The size and age of our Universe is not only a critically important issue in cosmology, but is also among the most controversial and delicate of the cosmological questions. Infrared observations made using NASA’s Spitzer Space Telescope have now given us the most precise estimate yet of the rate at which our Universe is expanding. The key was not the discovery of a new method for measuring distance. Rather, astronomers discovered how to measure brightness more accurately. The new value for the Hubble constant, good to within three percent, is 74.3 kilometers per second per megaparsec (km/s/Mpc).
The size of the redshift-distance relationship is an expansion rate known as the Hubble parameter. (Once called the Hubble constant, we now know it changes with time.) The size of the Hubble parameter has been remarkably difficult to pin down, to the extent that as recently as 1996 a formal debate was carried out in the astronomical community over observational estimates ranging from 50 to 100 km/s/Mpc.

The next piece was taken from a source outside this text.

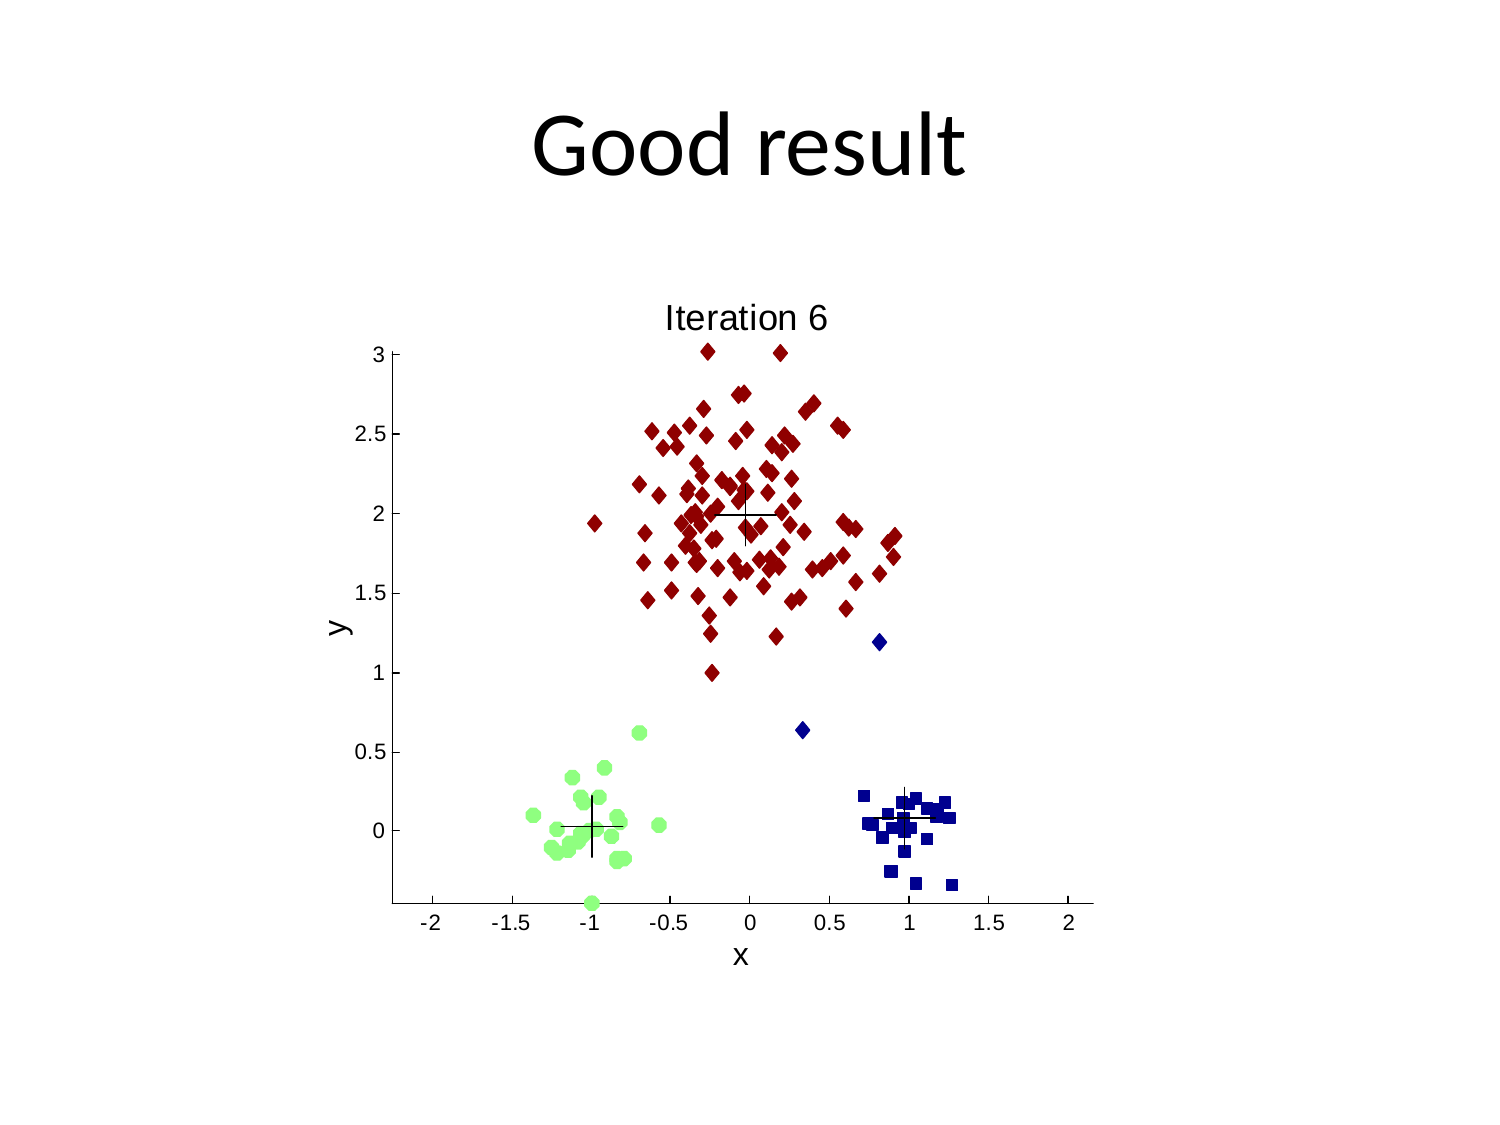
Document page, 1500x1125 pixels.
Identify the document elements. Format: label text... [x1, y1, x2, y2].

picture [274, 299, 1183, 981]
title Good result [75, 45, 1425, 233]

The new value (74.3 km/s/Mpc) for the Hubble parameter is the result of a number of Hubble space telescope measurements, now refined using the Spitzer infrared observations, and confirmed by an independent approach using the Wilkinson Microwave Anisotropy Probe (WMAP), a satellite that measures tiny anisotropies in the 3K cosmic microwave background radiation. The expansion rate is presently only 2.41 parts in a billion billion per second. This seems a tiny effect, but the Universe is a big place.